* GIVEN DATA *
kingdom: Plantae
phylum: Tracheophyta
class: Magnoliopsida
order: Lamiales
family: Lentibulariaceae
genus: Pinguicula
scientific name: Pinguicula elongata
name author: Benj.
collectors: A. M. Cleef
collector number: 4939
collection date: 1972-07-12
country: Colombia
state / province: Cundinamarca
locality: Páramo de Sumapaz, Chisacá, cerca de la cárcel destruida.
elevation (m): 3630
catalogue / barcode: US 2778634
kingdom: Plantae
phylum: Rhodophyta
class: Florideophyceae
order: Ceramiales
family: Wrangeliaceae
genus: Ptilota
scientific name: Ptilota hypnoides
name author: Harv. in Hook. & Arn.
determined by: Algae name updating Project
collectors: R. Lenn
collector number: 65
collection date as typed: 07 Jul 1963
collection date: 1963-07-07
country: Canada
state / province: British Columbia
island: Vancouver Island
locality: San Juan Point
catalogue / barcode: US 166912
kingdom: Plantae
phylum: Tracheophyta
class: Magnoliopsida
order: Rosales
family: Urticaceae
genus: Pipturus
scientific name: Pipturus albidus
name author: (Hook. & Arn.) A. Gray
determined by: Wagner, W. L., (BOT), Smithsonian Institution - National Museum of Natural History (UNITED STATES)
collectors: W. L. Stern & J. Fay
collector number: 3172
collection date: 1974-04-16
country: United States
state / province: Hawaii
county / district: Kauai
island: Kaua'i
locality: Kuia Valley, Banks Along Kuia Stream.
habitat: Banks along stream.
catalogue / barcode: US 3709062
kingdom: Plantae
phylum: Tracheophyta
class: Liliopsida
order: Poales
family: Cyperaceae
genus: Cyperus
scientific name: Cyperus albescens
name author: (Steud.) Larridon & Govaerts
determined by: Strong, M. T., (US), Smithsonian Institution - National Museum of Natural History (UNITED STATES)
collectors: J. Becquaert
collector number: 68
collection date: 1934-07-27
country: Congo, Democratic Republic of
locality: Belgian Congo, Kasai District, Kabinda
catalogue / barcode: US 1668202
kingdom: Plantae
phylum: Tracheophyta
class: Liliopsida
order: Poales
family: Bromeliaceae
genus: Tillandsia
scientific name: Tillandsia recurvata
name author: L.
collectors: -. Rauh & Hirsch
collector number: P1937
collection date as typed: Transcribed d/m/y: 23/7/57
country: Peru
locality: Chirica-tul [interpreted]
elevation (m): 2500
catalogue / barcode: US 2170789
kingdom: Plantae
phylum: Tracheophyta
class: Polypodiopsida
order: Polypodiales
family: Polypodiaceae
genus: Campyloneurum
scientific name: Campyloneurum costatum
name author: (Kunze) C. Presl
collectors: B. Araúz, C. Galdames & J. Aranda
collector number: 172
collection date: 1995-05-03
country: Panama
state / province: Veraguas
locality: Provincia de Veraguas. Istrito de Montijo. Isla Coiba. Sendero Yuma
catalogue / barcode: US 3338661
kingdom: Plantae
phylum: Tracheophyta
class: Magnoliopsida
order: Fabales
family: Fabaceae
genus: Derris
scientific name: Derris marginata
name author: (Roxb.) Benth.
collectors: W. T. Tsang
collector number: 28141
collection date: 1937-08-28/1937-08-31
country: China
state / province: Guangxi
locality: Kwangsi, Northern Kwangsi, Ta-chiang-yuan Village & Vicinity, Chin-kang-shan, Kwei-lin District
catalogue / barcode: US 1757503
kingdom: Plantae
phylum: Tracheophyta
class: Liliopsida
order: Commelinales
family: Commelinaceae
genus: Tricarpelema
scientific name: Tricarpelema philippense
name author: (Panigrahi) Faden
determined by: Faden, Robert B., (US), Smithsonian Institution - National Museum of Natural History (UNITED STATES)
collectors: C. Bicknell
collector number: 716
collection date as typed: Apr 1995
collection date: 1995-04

* TASK PROMPT *
Write out every line of the listing above as a numbered list, leaving out any blank lines.

* WRITTEN SOLUTION *
1. kingdom: Plantae
2. phylum: Tracheophyta
3. class: Magnoliopsida
4. order: Lamiales
5. family: Lentibulariaceae
6. genus: Pinguicula
7. scientific name: Pinguicula elongata
8. name author: Benj.
9. collectors: A. M. Cleef
10. collector number: 4939
11. collection date: 1972-07-12
12. country: Colombia
13. state / province: Cundinamarca
14. locality: Páramo de Sumapaz, Chisacá, cerca de la cárcel destruida.
15. elevation (m): 3630
16. catalogue / barcode: US 2778634
17. kingdom: Plantae
18. phylum: Rhodophyta
19. class: Florideophyceae
20. order: Ceramiales
21. family: Wrangeliaceae
22. genus: Ptilota
23. scientific name: Ptilota hypnoides
24. name author: Harv. in Hook. & Arn.
25. determined by: Algae name updating Project
26. collectors: R. Lenn
27. collector number: 65
28. collection date as typed: 07 Jul 1963
29. collection date: 1963-07-07
30. country: Canada
31. state / province: British Columbia
32. island: Vancouver Island
33. locality: San Juan Point
34. catalogue / barcode: US 166912
35. kingdom: Plantae
36. phylum: Tracheophyta
37. class: Magnoliopsida
38. order: Rosales
39. family: Urticaceae
40. genus: Pipturus
41. scientific name: Pipturus albidus
42. name author: (Hook. & Arn.) A. Gray
43. determined by: Wagner, W. L., (BOT), Smithsonian Institution - National Museum of Natural History (UNITED STATES)
44. collectors: W. L. Stern & J. Fay
45. collector number: 3172
46. collection date: 1974-04-16
47. country: United States
48. state / province: Hawaii
49. county / district: Kauai
50. island: Kaua'i
51. locality: Kuia Valley, Banks Along Kuia Stream.
52. habitat: Banks along stream.
53. catalogue / barcode: US 3709062
54. kingdom: Plantae
55. phylum: Tracheophyta
56. class: Liliopsida
57. order: Poales
58. family: Cyperaceae
59. genus: Cyperus
60. scientific name: Cyperus albescens
61. name author: (Steud.) Larridon & Govaerts
62. determined by: Strong, M. T., (US), Smithsonian Institution - National Museum of Natural History (UNITED STATES)
63. collectors: J. Becquaert
64. collector number: 68
65. collection date: 1934-07-27
66. country: Congo, Democratic Republic of
67. locality: Belgian Congo, Kasai District, Kabinda
68. catalogue / barcode: US 1668202
69. kingdom: Plantae
70. phylum: Tracheophyta
71. class: Liliopsida
72. order: Poales
73. family: Bromeliaceae
74. genus: Tillandsia
75. scientific name: Tillandsia recurvata
76. name author: L.
77. collectors: -. Rauh & Hirsch
78. collector number: P1937
79. collection date as typed: Transcribed d/m/y: 23/7/57
80. country: Peru
81. locality: Chirica-tul [interpreted]
82. elevation (m): 2500
83. catalogue / barcode: US 2170789
84. kingdom: Plantae
85. phylum: Tracheophyta
86. class: Polypodiopsida
87. order: Polypodiales
88. family: Polypodiaceae
89. genus: Campyloneurum
90. scientific name: Campyloneurum costatum
91. name author: (Kunze) C. Presl
92. collectors: B. Araúz, C. Galdames & J. Aranda
93. collector number: 172
94. collection date: 1995-05-03
95. country: Panama
96. state / province: Veraguas
97. locality: Provincia de Veraguas. Istrito de Montijo. Isla Coiba. Sendero Yuma
98. catalogue / barcode: US 3338661
99. kingdom: Plantae
100. phylum: Tracheophyta
101. class: Magnoliopsida
102. order: Fabales
103. family: Fabaceae
104. genus: Derris
105. scientific name: Derris marginata
106. name author: (Roxb.) Benth.
107. collectors: W. T. Tsang
108. collector number: 28141
109. collection date: 1937-08-28/1937-08-31
110. country: China
111. state / province: Guangxi
112. locality: Kwangsi, Northern Kwangsi, Ta-chiang-yuan Village & Vicinity, Chin-kang-shan, Kwei-lin District
113. catalogue / barcode: US 1757503
114. kingdom: Plantae
115. phylum: Tracheophyta
116. class: Liliopsida
117. order: Commelinales
118. family: Commelinaceae
119. genus: Tricarpelema
120. scientific name: Tricarpelema philippense
121. name author: (Panigrahi) Faden
122. determined by: Faden, Robert B., (US), Smithsonian Institution - National Museum of Natural History (UNITED STATES)
123. collectors: C. Bicknell
124. collector number: 716
125. collection date as typed: Apr 1995
126. collection date: 1995-04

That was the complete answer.